Migrating from Nova-2 to Nova-3 for Live Speech-to-Text with Deepgram SDK

When migrating from the Nova-2 to the Nova-3 language model for live speech-to-text transcription using the Deepgram SDK, several important considerations and updates are necessary to ensure a smooth transition. This article provides guidance on how to effectively make this migration.

Updating the SDK

To utilize the Nova-3 model, ensure that your Deepgram SDK version is up-to-date. As of this writing, using version 3.11.2 or later is recommended. This version includes necessary updates and bug fixes that facilitate successful connections and data processing with the Nova-3 model.

Transition from Keywords to Keyterms

The Nova-3 model no longer supports the use of 'keywords' in the transcription requests. Instead, 'keyterms' should be utilized, which are structured differently. Here’s how they differ:

Keyterms:

curl \
  --request POST \
  --header 'Authorization: Token YOUR_DEEPGRAM_API_KEY' \
  --header 'Content-Type: audio/wav' \
  --data-binary @youraudio.wav \
  --url 'https://api.deepgram.com/v1/listen?model=nova-3&keyterm=KEYTERM'

Old Keywords:

curl \
  --request POST \
  --header 'Authorization: Token YOUR_DEEPGRAM_API_KEY' \
  --header 'Content-Type: audio/wav' \
  --data-binary @youraudio.wav \
  --url 'https://api.deepgram.com/v1/listen?keywords=KEYWORD:INTENSIFIER'

Ensure you adapt your request structure to accommodate these differences when changing models.

Connecting to Deepgram with the Nova-3 Model

When connecting your application to Deepgram using the Nova-3 model for live transcription, ensure your connection strings and parameters are correctly configured. The connection should specify the model parameter as nova-3, and other typical parameters include settings for punctuation, language, encoding, sample_rate, and interim_results.

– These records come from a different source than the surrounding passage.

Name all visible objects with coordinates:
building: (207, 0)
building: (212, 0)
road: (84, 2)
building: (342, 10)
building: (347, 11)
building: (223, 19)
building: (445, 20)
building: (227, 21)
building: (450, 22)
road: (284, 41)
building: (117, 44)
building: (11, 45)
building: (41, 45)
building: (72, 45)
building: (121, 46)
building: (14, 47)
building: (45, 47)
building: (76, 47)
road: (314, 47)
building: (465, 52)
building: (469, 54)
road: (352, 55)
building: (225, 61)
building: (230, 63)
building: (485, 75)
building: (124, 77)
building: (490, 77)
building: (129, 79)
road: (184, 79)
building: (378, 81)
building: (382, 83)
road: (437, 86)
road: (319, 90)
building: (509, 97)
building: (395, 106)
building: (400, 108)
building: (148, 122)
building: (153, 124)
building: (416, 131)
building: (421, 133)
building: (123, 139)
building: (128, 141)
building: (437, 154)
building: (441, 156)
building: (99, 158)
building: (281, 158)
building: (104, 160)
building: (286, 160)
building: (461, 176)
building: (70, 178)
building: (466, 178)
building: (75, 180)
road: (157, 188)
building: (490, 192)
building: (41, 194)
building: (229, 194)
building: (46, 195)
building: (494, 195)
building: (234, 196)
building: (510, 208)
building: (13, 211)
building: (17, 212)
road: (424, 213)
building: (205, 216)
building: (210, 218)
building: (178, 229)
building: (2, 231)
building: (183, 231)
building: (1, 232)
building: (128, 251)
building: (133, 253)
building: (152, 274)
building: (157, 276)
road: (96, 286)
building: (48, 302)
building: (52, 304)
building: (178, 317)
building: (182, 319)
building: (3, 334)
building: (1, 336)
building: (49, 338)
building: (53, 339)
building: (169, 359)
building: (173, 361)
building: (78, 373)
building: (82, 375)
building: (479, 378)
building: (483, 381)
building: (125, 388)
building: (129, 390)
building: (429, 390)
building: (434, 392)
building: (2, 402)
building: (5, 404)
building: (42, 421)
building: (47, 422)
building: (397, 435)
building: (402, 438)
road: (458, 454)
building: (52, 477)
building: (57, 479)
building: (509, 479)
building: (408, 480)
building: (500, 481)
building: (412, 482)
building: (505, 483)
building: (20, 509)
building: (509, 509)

Here is a basic example in code:

import { createClient, LiveTranscriptionEvents } from '@deepgram/sdk';

const client = createClient('YOUR_DEEPGRAM_API_KEY');

async function startLiveTranscription() {
  const connection = await client.listen.live({
    model: 'nova-3',
    punctuate: false,
    language: 'en-GB',
    encoding: 'linear16',
    sample_rate: 44100,
    interim_results: true
  });
  // Add event listeners and handling logic here
}

Performance Considerations

Some users have observed differences in performance characteristics when comparing Nova-2 to Nova-3. During live operations, Nova-3 might exhibit different latency or processing speeds. If performance does not meet expectations, consider reviewing the configurations or optimizations within your application.

Conclusion

Transitioning to the Nova-3 model requires updates to both your SDK version and request parameters. Ensure these elements are correctly configured to harness the improvements and capabilities of Nova-3.